[Data for processing — start]

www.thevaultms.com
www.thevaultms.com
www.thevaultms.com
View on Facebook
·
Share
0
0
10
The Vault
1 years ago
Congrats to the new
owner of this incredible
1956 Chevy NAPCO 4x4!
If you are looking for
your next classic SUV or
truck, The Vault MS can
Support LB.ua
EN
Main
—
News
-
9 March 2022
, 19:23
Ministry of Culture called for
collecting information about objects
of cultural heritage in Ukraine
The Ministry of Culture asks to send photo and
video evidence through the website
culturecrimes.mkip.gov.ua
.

[Data for processing — finish]

* Problem:
Copy all of the data above again word for word, keeping each line in its original order.

* Solution for this task:
www.thevaultms.com
www.thevaultms.com
www.thevaultms.com
View on Facebook
·
Share
0
0
10
The Vault
1 years ago
Congrats to the new
owner of this incredible
1956 Chevy NAPCO 4x4!
If you are looking for
your next classic SUV or
truck, The Vault MS can
Support LB.ua
EN
Main
—
News
-
9 March 2022
, 19:23
Ministry of Culture called for
collecting information about objects
of cultural heritage in Ukraine
The Ministry of Culture asks to send photo and
video evidence through the website
culturecrimes.mkip.gov.ua
.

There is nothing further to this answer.